* [Information supplied]
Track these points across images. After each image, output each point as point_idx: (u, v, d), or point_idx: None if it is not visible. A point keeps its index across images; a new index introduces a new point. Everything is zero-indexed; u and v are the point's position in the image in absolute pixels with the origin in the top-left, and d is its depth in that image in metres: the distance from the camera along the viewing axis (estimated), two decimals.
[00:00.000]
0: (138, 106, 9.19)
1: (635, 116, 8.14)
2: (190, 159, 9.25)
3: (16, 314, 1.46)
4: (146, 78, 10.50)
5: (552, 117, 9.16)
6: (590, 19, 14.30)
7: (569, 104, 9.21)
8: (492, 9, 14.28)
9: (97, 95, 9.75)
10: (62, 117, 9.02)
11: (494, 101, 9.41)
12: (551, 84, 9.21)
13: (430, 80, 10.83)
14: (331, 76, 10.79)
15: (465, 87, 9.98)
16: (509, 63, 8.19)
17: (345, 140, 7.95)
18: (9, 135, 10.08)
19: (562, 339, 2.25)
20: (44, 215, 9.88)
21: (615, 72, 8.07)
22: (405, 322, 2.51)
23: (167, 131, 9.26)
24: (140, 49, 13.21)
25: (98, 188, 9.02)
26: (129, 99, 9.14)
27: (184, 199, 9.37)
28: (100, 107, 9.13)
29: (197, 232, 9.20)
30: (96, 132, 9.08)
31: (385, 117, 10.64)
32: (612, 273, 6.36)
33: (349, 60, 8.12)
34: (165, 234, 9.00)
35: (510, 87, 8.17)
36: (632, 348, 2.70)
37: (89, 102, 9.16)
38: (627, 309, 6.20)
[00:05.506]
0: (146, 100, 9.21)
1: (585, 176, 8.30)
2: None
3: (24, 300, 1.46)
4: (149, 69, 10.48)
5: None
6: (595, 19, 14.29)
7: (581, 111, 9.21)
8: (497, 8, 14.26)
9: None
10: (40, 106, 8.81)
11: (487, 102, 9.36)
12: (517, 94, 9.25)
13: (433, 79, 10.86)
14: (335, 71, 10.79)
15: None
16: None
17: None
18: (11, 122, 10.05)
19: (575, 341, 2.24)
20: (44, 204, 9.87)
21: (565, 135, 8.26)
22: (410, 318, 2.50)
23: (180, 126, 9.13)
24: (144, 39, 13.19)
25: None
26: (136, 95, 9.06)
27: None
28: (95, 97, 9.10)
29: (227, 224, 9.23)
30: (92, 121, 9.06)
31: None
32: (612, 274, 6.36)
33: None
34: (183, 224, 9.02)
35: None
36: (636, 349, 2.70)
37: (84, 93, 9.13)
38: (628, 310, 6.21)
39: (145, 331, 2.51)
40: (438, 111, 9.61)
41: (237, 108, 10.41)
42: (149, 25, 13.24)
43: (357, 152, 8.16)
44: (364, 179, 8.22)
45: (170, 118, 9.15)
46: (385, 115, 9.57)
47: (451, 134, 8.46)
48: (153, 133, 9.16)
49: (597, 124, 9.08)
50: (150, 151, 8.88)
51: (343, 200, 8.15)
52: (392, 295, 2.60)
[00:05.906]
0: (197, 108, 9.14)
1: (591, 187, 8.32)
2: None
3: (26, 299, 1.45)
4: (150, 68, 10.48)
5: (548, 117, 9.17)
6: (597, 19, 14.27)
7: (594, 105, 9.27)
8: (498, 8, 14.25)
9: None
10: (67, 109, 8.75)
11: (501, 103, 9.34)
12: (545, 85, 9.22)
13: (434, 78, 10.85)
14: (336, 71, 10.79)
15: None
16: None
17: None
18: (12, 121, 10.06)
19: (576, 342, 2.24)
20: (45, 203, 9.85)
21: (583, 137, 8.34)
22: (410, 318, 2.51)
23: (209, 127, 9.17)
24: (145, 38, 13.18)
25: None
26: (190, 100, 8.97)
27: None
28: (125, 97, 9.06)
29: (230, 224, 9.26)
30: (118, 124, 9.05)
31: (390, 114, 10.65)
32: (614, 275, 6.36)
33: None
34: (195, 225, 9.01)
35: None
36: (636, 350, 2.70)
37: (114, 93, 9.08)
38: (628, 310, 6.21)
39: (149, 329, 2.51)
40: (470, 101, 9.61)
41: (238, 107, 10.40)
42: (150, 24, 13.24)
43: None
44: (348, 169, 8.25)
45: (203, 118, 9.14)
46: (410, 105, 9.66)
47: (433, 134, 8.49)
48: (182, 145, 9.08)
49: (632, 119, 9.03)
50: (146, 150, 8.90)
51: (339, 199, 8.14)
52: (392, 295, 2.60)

* [Work to be completed]
Set down again, word for word, the stretch of records from the line with "8: (492, 9, 14.28)" to the line with "28: (100, 107, 9.13)", both of those lines included.

* [Answer box]
8: (492, 9, 14.28)
9: (97, 95, 9.75)
10: (62, 117, 9.02)
11: (494, 101, 9.41)
12: (551, 84, 9.21)
13: (430, 80, 10.83)
14: (331, 76, 10.79)
15: (465, 87, 9.98)
16: (509, 63, 8.19)
17: (345, 140, 7.95)
18: (9, 135, 10.08)
19: (562, 339, 2.25)
20: (44, 215, 9.88)
21: (615, 72, 8.07)
22: (405, 322, 2.51)
23: (167, 131, 9.26)
24: (140, 49, 13.21)
25: (98, 188, 9.02)
26: (129, 99, 9.14)
27: (184, 199, 9.37)
28: (100, 107, 9.13)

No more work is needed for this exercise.